** Exercise aim **
Scan the entries below and state how many lines contain "Xbox". No other output.

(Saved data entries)
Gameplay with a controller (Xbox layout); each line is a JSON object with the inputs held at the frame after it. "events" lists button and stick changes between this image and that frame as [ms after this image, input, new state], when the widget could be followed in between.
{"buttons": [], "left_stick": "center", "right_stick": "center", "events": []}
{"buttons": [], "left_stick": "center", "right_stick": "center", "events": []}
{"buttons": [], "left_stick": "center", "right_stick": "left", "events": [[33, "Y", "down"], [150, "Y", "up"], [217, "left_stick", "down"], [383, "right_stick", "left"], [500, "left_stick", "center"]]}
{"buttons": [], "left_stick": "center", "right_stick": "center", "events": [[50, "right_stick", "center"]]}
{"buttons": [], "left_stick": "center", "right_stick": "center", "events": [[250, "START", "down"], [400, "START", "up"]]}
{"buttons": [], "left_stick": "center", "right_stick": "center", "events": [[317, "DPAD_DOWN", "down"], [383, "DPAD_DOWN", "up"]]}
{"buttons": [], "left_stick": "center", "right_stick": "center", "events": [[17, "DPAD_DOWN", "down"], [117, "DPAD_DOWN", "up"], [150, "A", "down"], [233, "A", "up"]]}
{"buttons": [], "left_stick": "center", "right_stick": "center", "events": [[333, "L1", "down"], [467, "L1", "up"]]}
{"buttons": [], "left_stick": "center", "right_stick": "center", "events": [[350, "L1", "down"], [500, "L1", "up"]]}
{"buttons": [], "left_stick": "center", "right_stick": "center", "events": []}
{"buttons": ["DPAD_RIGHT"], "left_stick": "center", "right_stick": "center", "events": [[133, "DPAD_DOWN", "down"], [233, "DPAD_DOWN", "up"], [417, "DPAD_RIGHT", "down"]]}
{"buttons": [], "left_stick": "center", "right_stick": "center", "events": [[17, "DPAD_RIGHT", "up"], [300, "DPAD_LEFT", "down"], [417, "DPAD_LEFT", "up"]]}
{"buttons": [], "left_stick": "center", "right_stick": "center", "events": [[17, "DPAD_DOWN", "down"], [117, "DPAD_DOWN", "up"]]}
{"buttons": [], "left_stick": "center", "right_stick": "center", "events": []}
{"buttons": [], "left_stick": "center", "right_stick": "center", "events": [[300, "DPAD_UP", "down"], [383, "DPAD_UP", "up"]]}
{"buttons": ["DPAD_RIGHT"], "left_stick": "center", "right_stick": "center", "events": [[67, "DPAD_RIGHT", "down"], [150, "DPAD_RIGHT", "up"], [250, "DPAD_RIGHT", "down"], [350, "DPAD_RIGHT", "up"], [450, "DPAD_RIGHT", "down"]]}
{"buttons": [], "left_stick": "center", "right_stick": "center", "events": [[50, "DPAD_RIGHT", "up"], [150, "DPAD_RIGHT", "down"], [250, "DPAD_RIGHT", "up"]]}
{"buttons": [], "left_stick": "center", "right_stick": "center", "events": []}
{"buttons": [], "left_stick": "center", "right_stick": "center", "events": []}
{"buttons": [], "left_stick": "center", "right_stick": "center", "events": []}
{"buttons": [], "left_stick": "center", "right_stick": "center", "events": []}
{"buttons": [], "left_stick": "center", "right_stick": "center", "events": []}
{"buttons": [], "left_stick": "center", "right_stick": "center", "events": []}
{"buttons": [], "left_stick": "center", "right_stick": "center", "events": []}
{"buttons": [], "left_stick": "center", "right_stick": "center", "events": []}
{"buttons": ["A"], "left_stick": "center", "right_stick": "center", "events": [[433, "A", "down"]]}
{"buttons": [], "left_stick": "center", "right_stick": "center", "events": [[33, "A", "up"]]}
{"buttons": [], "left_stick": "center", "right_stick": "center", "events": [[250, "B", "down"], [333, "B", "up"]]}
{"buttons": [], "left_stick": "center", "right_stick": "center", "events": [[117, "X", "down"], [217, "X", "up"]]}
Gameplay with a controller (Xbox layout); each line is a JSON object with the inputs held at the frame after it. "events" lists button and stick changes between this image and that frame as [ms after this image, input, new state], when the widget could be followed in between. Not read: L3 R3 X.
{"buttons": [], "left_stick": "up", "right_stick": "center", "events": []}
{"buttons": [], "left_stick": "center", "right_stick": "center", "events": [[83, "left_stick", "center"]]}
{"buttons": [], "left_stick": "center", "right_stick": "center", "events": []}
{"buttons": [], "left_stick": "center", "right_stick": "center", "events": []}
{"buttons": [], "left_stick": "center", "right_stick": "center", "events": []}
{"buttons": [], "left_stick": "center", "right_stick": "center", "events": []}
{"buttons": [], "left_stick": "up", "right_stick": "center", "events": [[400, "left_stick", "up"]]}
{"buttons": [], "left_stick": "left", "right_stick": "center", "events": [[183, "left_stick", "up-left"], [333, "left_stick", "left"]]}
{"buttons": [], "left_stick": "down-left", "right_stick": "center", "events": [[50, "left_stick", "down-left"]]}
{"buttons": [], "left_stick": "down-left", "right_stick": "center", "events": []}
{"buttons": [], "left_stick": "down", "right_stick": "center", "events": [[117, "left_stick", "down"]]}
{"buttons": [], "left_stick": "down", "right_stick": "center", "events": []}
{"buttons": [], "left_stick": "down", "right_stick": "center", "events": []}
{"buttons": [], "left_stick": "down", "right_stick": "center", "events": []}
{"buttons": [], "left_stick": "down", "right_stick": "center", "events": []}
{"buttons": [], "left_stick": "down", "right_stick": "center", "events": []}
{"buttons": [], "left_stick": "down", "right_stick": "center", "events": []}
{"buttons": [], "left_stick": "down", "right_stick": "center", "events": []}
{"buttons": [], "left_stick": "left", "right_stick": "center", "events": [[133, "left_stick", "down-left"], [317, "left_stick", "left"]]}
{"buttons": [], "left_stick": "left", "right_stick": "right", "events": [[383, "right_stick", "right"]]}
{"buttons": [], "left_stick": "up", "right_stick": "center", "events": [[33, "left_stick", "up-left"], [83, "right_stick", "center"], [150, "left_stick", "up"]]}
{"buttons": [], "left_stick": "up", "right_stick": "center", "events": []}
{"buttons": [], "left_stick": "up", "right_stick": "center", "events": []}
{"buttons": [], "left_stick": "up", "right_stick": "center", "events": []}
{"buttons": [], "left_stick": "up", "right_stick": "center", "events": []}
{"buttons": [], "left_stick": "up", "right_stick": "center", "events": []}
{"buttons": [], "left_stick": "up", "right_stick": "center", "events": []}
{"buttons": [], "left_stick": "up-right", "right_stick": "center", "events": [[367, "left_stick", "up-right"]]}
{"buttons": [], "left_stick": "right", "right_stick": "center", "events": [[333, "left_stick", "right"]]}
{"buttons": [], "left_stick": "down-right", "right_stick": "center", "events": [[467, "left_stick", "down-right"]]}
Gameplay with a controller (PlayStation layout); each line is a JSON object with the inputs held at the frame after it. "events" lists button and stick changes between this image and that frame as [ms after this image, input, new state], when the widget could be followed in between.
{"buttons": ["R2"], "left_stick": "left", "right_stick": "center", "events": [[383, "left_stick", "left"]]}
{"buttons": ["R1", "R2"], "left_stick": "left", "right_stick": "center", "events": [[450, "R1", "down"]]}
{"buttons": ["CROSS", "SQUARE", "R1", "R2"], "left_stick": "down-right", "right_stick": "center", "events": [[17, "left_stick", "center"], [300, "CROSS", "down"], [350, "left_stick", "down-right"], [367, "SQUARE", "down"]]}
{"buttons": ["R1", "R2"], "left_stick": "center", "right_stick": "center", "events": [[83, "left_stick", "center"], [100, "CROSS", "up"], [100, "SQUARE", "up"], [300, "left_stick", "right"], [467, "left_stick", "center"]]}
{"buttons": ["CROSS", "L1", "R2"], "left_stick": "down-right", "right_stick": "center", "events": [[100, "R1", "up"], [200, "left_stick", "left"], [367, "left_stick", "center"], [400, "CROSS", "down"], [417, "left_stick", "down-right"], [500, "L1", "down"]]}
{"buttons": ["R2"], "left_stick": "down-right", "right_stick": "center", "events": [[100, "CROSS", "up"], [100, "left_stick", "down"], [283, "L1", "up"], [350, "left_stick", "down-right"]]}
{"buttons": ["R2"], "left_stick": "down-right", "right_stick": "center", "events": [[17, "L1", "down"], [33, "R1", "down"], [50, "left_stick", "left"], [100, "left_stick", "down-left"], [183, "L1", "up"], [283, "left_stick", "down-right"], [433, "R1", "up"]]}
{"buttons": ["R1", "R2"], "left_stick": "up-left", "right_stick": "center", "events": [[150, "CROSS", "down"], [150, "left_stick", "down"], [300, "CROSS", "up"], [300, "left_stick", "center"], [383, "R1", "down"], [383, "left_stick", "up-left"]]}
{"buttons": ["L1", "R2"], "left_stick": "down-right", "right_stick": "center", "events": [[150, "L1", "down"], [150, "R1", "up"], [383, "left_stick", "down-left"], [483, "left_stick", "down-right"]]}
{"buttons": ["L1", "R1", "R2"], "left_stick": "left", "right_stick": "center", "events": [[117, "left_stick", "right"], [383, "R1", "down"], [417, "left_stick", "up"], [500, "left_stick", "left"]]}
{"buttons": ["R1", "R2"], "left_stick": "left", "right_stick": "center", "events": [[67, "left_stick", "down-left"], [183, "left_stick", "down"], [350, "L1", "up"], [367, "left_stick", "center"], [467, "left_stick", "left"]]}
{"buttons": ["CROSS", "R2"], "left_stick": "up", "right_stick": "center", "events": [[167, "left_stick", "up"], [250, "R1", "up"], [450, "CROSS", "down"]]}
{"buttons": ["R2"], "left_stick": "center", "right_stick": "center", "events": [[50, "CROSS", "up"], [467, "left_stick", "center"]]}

** Task response **
2